* _ABOUT THIS TASK_: Identify each line below that contains the word "CreationDate", and copy it out.

* _DATA UNDER STUDY_:

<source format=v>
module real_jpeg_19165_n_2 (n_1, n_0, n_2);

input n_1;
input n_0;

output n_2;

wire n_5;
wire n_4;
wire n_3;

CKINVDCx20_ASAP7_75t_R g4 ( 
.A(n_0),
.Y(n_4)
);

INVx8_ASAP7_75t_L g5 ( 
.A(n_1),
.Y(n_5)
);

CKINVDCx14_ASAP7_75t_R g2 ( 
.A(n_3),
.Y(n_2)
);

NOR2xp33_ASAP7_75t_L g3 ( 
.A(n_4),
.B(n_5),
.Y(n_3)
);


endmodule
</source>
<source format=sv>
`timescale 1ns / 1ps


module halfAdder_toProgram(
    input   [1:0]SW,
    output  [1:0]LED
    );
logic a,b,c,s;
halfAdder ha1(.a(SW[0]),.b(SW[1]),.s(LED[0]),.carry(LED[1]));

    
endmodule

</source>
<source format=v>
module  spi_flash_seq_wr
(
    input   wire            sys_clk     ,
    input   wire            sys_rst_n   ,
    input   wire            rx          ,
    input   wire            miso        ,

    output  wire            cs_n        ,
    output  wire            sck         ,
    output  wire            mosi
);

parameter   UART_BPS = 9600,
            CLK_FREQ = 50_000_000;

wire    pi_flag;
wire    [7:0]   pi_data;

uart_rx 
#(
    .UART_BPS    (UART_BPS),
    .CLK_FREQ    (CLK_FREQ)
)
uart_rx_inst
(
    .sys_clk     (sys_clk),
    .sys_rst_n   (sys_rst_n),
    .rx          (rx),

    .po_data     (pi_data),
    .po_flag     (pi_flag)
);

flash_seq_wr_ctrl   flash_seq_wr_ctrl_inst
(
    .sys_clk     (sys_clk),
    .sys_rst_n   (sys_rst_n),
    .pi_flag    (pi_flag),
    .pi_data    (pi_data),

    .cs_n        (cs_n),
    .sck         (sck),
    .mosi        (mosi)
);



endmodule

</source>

* * *

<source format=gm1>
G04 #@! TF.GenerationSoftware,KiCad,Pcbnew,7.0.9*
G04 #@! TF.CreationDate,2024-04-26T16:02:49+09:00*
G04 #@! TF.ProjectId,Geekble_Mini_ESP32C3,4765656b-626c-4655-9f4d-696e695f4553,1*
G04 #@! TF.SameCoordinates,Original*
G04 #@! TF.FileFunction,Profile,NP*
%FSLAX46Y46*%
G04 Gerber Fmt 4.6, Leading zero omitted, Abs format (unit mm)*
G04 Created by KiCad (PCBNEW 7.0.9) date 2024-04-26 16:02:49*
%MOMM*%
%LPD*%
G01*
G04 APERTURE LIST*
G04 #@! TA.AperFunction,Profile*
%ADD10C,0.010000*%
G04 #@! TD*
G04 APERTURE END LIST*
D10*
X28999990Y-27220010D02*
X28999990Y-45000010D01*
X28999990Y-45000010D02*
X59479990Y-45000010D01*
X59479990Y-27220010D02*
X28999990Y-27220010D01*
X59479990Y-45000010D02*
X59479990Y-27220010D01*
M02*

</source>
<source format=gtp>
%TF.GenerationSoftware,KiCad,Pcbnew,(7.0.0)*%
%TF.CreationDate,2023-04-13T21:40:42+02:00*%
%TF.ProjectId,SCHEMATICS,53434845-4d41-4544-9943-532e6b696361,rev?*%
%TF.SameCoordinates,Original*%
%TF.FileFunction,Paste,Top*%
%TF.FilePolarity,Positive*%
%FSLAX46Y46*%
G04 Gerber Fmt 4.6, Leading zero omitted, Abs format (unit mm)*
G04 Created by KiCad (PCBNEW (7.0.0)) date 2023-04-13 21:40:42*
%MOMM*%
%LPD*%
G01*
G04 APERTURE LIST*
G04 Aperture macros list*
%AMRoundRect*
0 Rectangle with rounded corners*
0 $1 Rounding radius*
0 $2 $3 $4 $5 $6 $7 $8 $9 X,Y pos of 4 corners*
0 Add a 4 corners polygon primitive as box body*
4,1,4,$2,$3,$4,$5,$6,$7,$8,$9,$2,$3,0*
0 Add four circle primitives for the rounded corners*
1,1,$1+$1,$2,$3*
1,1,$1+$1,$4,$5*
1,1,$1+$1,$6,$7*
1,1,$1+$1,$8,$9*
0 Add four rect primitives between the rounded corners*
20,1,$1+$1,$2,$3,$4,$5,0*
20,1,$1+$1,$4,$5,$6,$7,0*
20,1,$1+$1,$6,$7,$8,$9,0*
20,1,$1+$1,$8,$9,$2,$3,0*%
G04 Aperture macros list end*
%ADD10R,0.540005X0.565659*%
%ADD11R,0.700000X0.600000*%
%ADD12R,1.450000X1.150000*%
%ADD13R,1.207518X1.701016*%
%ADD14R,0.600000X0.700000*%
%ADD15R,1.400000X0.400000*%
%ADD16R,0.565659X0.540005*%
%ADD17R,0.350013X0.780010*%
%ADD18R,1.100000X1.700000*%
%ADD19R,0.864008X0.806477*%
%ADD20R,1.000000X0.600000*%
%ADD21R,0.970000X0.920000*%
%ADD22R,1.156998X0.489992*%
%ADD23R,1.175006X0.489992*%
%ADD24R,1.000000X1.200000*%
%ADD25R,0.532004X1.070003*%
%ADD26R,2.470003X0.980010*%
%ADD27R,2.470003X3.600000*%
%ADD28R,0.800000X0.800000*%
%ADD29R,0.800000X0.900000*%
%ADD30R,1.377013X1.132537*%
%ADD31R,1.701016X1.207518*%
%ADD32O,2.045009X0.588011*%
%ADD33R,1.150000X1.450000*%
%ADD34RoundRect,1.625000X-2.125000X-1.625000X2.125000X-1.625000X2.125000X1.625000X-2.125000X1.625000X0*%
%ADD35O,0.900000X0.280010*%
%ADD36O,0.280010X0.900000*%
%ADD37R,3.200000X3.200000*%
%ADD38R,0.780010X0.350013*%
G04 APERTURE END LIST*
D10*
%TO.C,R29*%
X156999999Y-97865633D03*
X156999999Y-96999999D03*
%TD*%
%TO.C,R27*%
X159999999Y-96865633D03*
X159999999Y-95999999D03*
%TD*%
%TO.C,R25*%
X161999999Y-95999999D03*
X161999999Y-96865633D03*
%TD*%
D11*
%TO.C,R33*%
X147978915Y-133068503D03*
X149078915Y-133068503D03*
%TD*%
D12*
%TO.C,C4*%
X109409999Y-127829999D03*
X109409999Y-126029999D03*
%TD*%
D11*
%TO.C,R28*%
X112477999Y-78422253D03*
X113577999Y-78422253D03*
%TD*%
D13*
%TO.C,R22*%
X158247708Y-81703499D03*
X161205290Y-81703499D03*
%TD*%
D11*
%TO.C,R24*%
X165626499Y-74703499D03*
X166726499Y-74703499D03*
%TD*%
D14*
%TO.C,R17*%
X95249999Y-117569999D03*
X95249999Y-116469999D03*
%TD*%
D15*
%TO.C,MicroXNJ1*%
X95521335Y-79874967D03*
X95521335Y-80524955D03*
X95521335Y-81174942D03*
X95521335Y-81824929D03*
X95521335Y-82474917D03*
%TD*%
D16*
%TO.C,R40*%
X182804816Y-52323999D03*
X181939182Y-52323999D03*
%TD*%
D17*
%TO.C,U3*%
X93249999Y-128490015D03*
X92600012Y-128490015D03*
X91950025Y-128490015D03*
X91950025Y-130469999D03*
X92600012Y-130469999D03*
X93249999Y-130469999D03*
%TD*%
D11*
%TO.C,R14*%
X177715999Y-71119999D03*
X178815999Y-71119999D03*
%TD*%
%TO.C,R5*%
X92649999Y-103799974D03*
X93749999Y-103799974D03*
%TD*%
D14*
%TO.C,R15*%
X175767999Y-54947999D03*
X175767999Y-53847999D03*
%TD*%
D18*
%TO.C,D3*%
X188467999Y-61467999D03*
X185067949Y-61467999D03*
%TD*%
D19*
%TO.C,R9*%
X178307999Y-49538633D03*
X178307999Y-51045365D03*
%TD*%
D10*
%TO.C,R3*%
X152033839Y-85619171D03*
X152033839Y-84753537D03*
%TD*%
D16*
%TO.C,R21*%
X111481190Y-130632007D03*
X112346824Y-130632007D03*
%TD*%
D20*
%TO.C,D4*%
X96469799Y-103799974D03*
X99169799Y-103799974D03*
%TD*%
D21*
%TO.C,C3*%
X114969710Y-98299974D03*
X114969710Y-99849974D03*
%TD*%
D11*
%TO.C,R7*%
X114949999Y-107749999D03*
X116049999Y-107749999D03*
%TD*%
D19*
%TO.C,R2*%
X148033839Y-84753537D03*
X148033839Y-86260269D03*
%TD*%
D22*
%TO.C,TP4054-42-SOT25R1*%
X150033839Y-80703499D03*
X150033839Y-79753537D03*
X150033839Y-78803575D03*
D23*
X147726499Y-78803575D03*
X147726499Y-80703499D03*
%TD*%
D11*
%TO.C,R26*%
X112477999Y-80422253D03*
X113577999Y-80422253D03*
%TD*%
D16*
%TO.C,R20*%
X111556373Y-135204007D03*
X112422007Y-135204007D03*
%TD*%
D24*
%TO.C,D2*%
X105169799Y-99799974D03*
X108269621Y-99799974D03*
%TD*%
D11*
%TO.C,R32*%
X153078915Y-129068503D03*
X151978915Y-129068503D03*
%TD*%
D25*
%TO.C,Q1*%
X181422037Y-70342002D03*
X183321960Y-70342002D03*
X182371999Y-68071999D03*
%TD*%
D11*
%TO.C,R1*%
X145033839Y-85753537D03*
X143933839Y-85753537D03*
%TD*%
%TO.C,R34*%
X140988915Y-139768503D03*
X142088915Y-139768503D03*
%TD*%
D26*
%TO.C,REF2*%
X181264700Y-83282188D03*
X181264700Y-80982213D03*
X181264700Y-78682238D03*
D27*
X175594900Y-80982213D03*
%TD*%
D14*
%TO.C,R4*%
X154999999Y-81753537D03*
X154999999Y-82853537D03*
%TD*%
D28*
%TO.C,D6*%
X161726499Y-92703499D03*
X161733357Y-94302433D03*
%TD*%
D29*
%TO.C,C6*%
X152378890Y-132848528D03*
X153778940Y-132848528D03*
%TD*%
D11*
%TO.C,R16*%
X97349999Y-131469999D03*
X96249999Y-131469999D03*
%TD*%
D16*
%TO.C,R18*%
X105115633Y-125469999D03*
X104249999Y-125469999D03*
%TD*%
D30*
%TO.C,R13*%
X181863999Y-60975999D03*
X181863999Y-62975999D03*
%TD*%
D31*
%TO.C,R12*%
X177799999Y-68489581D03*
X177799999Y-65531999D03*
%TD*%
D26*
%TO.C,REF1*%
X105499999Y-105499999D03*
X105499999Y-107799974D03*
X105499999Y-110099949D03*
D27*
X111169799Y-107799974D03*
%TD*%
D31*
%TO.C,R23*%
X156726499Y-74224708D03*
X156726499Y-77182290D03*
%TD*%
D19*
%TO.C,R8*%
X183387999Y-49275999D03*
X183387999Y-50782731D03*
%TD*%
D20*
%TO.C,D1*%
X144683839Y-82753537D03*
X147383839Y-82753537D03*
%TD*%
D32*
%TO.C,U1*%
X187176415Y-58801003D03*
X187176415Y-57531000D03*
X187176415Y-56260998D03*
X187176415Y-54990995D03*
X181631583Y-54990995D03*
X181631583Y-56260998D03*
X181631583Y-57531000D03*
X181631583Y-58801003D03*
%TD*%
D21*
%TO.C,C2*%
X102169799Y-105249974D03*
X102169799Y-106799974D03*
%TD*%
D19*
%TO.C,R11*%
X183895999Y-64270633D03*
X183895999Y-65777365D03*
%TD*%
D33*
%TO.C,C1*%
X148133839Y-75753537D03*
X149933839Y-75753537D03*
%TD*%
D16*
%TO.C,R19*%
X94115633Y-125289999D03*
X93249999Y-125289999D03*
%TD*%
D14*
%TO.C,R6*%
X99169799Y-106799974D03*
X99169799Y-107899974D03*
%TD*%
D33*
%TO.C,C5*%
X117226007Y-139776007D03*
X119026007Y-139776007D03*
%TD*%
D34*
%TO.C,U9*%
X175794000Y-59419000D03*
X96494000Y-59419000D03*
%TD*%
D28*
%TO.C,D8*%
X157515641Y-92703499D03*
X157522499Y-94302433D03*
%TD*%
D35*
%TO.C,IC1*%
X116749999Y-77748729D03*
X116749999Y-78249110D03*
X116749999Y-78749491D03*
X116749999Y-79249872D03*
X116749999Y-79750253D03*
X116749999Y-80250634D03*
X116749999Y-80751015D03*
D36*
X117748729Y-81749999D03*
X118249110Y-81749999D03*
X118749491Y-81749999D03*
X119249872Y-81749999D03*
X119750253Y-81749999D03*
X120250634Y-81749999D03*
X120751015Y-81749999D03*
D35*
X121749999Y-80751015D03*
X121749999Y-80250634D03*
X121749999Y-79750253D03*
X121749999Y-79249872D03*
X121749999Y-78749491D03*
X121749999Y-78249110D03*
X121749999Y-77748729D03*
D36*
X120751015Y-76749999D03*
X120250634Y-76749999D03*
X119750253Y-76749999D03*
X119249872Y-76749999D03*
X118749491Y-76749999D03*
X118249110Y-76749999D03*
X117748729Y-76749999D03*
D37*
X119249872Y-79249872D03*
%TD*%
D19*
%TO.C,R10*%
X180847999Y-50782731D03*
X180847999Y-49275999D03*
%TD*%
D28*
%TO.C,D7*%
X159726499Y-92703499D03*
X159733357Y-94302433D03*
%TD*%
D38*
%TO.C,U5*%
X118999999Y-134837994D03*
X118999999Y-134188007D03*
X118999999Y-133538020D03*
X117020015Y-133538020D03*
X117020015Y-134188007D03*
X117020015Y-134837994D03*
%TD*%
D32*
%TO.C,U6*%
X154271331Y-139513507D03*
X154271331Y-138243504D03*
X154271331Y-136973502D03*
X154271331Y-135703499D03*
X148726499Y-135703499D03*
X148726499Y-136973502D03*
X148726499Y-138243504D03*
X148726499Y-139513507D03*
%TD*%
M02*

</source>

* _PROBLEM SOLUTION_:
G04 #@! TF.CreationDate,2024-04-26T16:02:49+09:00*
%TF.CreationDate,2023-04-13T21:40:42+02:00*%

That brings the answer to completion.